━━━━━ RECORDS SHOWN ━━━━━

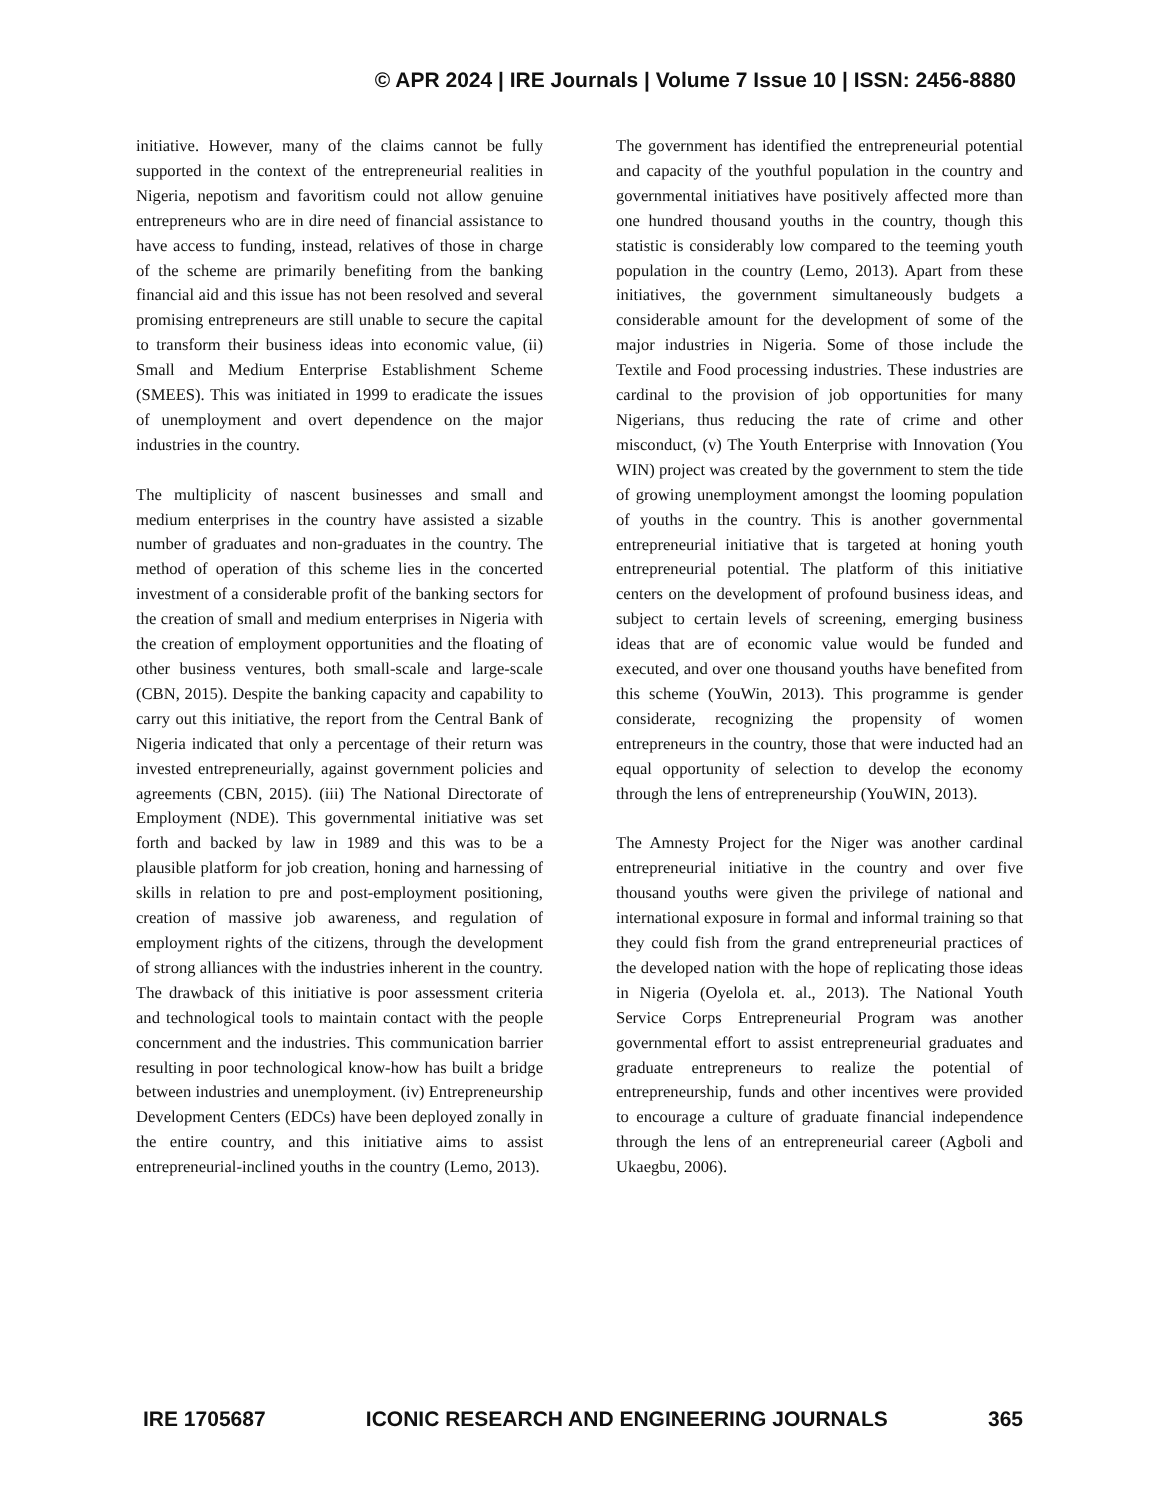© APR 2024 | IRE Journals | Volume 7 Issue 10 | ISSN: 2456-8880
initiative. However, many of the claims cannot be fully supported in the context of the entrepreneurial realities in Nigeria, nepotism and favoritism could not allow genuine entrepreneurs who are in dire need of financial assistance to have access to funding, instead, relatives of those in charge of the scheme are primarily benefiting from the banking financial aid and this issue has not been resolved and several promising entrepreneurs are still unable to secure the capital to transform their business ideas into economic value, (ii) Small and Medium Enterprise Establishment Scheme (SMEES). This was initiated in 1999 to eradicate the issues of unemployment and overt dependence on the major industries in the country.
The multiplicity of nascent businesses and small and medium enterprises in the country have assisted a sizable number of graduates and non-graduates in the country. The method of operation of this scheme lies in the concerted investment of a considerable profit of the banking sectors for the creation of small and medium enterprises in Nigeria with the creation of employment opportunities and the floating of other business ventures, both small-scale and large-scale (CBN, 2015). Despite the banking capacity and capability to carry out this initiative, the report from the Central Bank of Nigeria indicated that only a percentage of their return was invested entrepreneurially, against government policies and agreements (CBN, 2015). (iii) The National Directorate of Employment (NDE). This governmental initiative was set forth and backed by law in 1989 and this was to be a plausible platform for job creation, honing and harnessing of skills in relation to pre and post-employment positioning, creation of massive job awareness, and regulation of employment rights of the citizens, through the development of strong alliances with the industries inherent in the country. The drawback of this initiative is poor assessment criteria and technological tools to maintain contact with the people concernment and the industries. This communication barrier resulting in poor technological know-how has built a bridge between industries and unemployment. (iv) Entrepreneurship Development Centers (EDCs) have been deployed zonally in the entire country, and this initiative aims to assist entrepreneurial-inclined youths in the country (Lemo, 2013).
The government has identified the entrepreneurial potential and capacity of the youthful population in the country and governmental initiatives have positively affected more than one hundred thousand youths in the country, though this statistic is considerably low compared to the teeming youth population in the country (Lemo, 2013). Apart from these initiatives, the government simultaneously budgets a considerable amount for the development of some of the major industries in Nigeria. Some of those include the Textile and Food processing industries. These industries are cardinal to the provision of job opportunities for many Nigerians, thus reducing the rate of crime and other misconduct, (v) The Youth Enterprise with Innovation (You WIN) project was created by the government to stem the tide of growing unemployment amongst the looming population of youths in the country. This is another governmental entrepreneurial initiative that is targeted at honing youth entrepreneurial potential. The platform of this initiative centers on the development of profound business ideas, and subject to certain levels of screening, emerging business ideas that are of economic value would be funded and executed, and over one thousand youths have benefited from this scheme (YouWin, 2013). This programme is gender considerate, recognizing the propensity of women entrepreneurs in the country, those that were inducted had an equal opportunity of selection to develop the economy through the lens of entrepreneurship (YouWIN, 2013).
The Amnesty Project for the Niger was another cardinal entrepreneurial initiative in the country and over five thousand youths were given the privilege of national and international exposure in formal and informal training so that they could fish from the grand entrepreneurial practices of the developed nation with the hope of replicating those ideas in Nigeria (Oyelola et. al., 2013). The National Youth Service Corps Entrepreneurial Program was another governmental effort to assist entrepreneurial graduates and graduate entrepreneurs to realize the potential of entrepreneurship, funds and other incentives were provided to encourage a culture of graduate financial independence through the lens of an entrepreneurial career (Agboli and Ukaegbu, 2006).
IRE 1705687 ICONIC RESEARCH AND ENGINEERING JOURNALS 365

━━━━━

**INSTRUCTIONS TO FOLLOW**
Copy each line of the records above exactly as written. Do not carry over any picture.

**TASK SOLUTION**
© APR 2024 | IRE Journals | Volume 7 Issue 10 | ISSN: 2456-8880
initiative. However, many of the claims cannot be fully supported in the context of the entrepreneurial realities in Nigeria, nepotism and favoritism could not allow genuine entrepreneurs who are in dire need of financial assistance to have access to funding, instead, relatives of those in charge of the scheme are primarily benefiting from the banking financial aid and this issue has not been resolved and several promising entrepreneurs are still unable to secure the capital to transform their business ideas into economic value, (ii) Small and Medium Enterprise Establishment Scheme (SMEES). This was initiated in 1999 to eradicate the issues of unemployment and overt dependence on the major industries in the country.
The multiplicity of nascent businesses and small and medium enterprises in the country have assisted a sizable number of graduates and non-graduates in the country. The method of operation of this scheme lies in the concerted investment of a considerable profit of the banking sectors for the creation of small and medium enterprises in Nigeria with the creation of employment opportunities and the floating of other business ventures, both small-scale and large-scale (CBN, 2015). Despite the banking capacity and capability to carry out this initiative, the report from the Central Bank of Nigeria indicated that only a percentage of their return was invested entrepreneurially, against government policies and agreements (CBN, 2015). (iii) The National Directorate of Employment (NDE). This governmental initiative was set forth and backed by law in 1989 and this was to be a plausible platform for job creation, honing and harnessing of skills in relation to pre and post-employment positioning, creation of massive job awareness, and regulation of employment rights of the citizens, through the development of strong alliances with the industries inherent in the country. The drawback of this initiative is poor assessment criteria and technological tools to maintain contact with the people concernment and the industries. This communication barrier resulting in poor technological know-how has built a bridge between industries and unemployment. (iv) Entrepreneurship Development Centers (EDCs) have been deployed zonally in the entire country, and this initiative aims to assist entrepreneurial-inclined youths in the country (Lemo, 2013).
The government has identified the entrepreneurial potential and capacity of the youthful population in the country and governmental initiatives have positively affected more than one hundred thousand youths in the country, though this statistic is considerably low compared to the teeming youth population in the country (Lemo, 2013). Apart from these initiatives, the government simultaneously budgets a considerable amount for the development of some of the major industries in Nigeria. Some of those include the Textile and Food processing industries. These industries are cardinal to the provision of job opportunities for many Nigerians, thus reducing the rate of crime and other misconduct, (v) The Youth Enterprise with Innovation (You WIN) project was created by the government to stem the tide of growing unemployment amongst the looming population of youths in the country. This is another governmental entrepreneurial initiative that is targeted at honing youth entrepreneurial potential. The platform of this initiative centers on the development of profound business ideas, and subject to certain levels of screening, emerging business ideas that are of economic value would be funded and executed, and over one thousand youths have benefited from this scheme (YouWin, 2013). This programme is gender considerate, recognizing the propensity of women entrepreneurs in the country, those that were inducted had an equal opportunity of selection to develop the economy through the lens of entrepreneurship (YouWIN, 2013).
The Amnesty Project for the Niger was another cardinal entrepreneurial initiative in the country and over five thousand youths were given the privilege of national and international exposure in formal and informal training so that they could fish from the grand entrepreneurial practices of the developed nation with the hope of replicating those ideas in Nigeria (Oyelola et. al., 2013). The National Youth Service Corps Entrepreneurial Program was another governmental effort to assist entrepreneurial graduates and graduate entrepreneurs to realize the potential of entrepreneurship, funds and other incentives were provided to encourage a culture of graduate financial independence through the lens of an entrepreneurial career (Agboli and Ukaegbu, 2006).
IRE 1705687 ICONIC RESEARCH AND ENGINEERING JOURNALS 365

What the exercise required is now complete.